*** INFORMATION SHOWN Section Begins ***

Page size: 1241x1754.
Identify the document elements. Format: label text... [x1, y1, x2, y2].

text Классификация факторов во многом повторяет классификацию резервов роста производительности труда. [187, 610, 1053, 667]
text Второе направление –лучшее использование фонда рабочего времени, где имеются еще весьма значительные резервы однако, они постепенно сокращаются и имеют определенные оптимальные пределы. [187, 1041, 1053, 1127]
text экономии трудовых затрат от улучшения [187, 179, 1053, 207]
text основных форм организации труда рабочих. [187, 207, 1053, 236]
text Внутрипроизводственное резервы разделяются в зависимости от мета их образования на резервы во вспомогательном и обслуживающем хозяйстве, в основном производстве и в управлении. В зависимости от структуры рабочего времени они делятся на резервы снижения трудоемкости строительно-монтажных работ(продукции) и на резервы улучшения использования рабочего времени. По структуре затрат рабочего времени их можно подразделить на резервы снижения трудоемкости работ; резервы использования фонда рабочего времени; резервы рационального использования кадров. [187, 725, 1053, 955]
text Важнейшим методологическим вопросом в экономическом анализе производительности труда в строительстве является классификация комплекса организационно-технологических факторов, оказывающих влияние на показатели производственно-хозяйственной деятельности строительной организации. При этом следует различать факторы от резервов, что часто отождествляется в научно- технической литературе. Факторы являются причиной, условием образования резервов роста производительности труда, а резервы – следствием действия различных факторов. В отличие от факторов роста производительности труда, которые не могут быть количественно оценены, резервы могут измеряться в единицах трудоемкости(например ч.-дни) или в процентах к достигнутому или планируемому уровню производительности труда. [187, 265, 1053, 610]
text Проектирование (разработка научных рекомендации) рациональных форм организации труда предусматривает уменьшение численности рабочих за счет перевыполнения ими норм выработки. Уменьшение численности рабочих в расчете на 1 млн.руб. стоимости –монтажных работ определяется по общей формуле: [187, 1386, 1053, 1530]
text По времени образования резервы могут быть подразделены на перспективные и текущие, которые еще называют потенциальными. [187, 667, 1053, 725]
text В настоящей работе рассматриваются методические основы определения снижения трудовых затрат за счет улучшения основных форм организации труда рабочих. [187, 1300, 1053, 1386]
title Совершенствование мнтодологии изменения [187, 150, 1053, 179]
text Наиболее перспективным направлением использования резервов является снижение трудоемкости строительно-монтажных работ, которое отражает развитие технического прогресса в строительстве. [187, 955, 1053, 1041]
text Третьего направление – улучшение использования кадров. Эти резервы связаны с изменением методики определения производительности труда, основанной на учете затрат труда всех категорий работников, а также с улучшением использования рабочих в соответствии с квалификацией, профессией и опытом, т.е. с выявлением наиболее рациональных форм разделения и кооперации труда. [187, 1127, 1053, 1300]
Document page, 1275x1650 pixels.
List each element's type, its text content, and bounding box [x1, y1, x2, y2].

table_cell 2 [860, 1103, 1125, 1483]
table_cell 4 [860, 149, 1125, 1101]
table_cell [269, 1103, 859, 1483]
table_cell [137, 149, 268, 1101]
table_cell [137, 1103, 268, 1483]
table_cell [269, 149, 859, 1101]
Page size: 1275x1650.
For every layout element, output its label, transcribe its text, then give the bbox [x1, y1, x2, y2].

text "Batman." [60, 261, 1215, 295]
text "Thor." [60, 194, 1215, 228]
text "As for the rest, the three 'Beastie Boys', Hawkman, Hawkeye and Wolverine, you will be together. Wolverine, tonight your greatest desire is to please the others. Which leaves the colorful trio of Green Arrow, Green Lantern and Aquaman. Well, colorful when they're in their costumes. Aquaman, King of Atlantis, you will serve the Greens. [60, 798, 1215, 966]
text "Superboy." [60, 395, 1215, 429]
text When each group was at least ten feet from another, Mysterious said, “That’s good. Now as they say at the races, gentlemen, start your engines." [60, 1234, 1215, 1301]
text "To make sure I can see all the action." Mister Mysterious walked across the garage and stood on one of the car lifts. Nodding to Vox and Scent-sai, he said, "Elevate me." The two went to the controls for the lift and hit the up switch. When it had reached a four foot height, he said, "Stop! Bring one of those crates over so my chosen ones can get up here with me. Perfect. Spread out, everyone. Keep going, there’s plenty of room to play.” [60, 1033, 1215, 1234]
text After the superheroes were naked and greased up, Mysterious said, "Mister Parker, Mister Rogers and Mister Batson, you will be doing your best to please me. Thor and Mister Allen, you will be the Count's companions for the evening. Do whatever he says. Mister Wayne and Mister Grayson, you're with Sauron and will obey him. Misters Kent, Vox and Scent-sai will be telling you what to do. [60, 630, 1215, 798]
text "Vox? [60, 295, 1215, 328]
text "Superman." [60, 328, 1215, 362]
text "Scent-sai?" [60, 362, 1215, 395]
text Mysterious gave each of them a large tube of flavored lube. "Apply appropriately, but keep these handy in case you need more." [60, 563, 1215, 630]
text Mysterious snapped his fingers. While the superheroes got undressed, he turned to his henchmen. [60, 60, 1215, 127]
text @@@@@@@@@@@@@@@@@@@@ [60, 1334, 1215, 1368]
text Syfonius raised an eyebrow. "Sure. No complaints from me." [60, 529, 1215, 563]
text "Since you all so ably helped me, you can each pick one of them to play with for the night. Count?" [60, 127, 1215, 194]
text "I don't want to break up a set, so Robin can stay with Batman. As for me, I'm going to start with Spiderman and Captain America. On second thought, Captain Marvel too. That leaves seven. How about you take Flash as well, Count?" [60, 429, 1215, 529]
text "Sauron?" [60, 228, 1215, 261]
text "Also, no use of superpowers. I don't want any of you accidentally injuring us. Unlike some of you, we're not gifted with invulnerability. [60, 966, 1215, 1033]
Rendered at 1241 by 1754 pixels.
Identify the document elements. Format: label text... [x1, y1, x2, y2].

*** INFORMATION SHOWN Section Ends ***

## WHAT YOU WILL DO
This exercise needs every line of the listing that contains the word "start".

## YOUR SOLUTION
text When each group was at least ten feet from another, Mysterious said, “That’s good. Now as they say at the races, gentlemen, start your engines." [60, 1234, 1215, 1301]
text "I don't want to break up a set, so Robin can stay with Batman. As for me, I'm going to start with Spiderman and Captain America. On second thought, Captain Marvel too. That leaves seven. How about you take Flash as well, Count?" [60, 429, 1215, 529]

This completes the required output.